Captain Janeway, one of the best captains in Star Trek. Tough as nails, capable of making the hard decisions, and oh yeah, kicking Borg ass when necessary.
Starbuck: It's not just men who can be awesome pilots and total assholes. Self-destructive but never apologetic for her gender.

Maleficent, who in the end found true love to be that between a mother and daughter, not a man and a woman. Oh, and capable of ruling her own realm and mustering an army without any help, male, female, human or fairy.


Olivia Dunham: strong, feminine, smart, in BOTH worlds.

Twist on the classic: the princess does the rescuing!

Sunday, July 20, 2014

Mad as a Wet Hen

It's 2014. How long are we going to have to wait for publishers to realize that there are Bible stories about girls and women???
There is an unwritten canon of bible stories for kids. Adam and Eve, Noah, Abraham (but not Sarah), Joseph, no judges except possible Samson, David and Goliath, Daniel, then boom, Jesus. Maybe a story about the Virgin Mary. Which means we get to learn about genocide, mass extinction, violence, killing, and lion's dens. Wait, what?
Let's see, what if we told some of the women's stories in the Bible? Like Miriam and Jochebed, who saved Moses' life? What little girl wouldn't relate to Miriam's heroism as she watches over her brother and tricks the Princess into paying Jochebed to nurse her OWN SON? How about Sarah, who learns that if you wait patiently, God answers prayers. How about Deborah, a judge who didn't actually kill anyone, but still managed to lead an army and bring peace to Israel? But if you want violence, hey, tell about Jael, who was the fulfillment of Deborah's prophecy? Let's not forget Ruth, who was loyal and was rewarded for it. Or the story of Esther, who used her beauty and her brains to stop a genocide. Sounds like stories I want my children to hear. Stories that, for the most part, don't raise troubling questions like, "Why did God kill all the people not on the Ark?" or "Why did God kill the first born babies in Egypt?" or "So if a bully threatens me I should throw rocks at him like David did?"
I'm exaggerating, but I'm angry. I'm not just angry because my mom and I have written an awesome Bible story book focusing on 22, yes twenty-two, awesome heroic women of the Bible and it doesn't have an agent yet. I'm angry because no one is addressing this. No one seems to have noticed that we get the same old stale Bible stories in new books each year. Or that the only girl oriented Bible story books are so offensively pink and princess oriented that they lose the impact of the stories.
Come on, authors! Come on publishers! I dare you to tell the stories of the women of the Bible. Sell the book to both girls AND boys. DO something!

Thursday, July 10, 2014

Life Transitions

We are not meant to know the dates of liminal moments. Birth, death, these are the mysteries of transition and to know the dates is a burden.
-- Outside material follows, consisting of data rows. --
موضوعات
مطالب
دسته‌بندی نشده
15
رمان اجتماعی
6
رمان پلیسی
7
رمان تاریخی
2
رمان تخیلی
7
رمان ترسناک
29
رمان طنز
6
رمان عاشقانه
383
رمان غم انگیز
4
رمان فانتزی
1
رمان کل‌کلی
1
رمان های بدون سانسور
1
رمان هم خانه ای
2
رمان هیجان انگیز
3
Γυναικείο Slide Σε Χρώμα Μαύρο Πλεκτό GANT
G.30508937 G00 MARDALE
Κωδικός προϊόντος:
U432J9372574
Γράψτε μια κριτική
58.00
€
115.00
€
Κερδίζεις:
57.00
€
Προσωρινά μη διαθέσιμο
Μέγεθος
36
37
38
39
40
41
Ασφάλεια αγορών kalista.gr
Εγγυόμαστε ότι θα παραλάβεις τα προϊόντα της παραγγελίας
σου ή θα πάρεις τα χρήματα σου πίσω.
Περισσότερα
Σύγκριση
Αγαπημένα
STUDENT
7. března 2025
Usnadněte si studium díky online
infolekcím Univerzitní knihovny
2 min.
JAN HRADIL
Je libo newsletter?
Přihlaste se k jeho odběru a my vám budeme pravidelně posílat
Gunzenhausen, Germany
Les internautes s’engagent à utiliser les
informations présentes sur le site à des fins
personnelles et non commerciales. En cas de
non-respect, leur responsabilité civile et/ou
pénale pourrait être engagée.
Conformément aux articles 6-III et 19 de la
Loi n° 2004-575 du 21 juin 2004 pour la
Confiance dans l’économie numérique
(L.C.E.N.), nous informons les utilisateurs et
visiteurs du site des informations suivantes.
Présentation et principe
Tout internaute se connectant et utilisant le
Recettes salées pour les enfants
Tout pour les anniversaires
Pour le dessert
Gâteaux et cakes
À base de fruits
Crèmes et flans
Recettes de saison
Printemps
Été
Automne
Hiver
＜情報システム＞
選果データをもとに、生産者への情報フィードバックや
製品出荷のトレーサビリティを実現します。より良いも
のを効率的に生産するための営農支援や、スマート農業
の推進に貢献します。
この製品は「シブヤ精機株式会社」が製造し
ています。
17 years ago I made my second long term commitment. My first commitment was to get engaged to a young man. That didn't work out. My second commitment was more successful: I adopted two cats.
I knew I was making a life commitment to these little animals. I was unsure about marriage, but I knew I could take care of cats, and that's what I did.
Now, after 17 years together, my beautiful tuxedo cat, Shadow, is at the end of his life. He has liquid in his lungs. He has a mass on his liver. His kidneys are failing. His bowels are diseased. His heart is enlarged. He has cataracts on his eyes. His muscles are wasted. Shadow was always my comfort cat. Whenever I cried, over my latest heartbreak, over frustration with my career, out of sheer anger, Shadow would come to me. And yesterday, as I wept for him, I realized that on Friday, when I am crying over his death, he will not be able to comfort me.
We are not meant to know the dates of life's passages.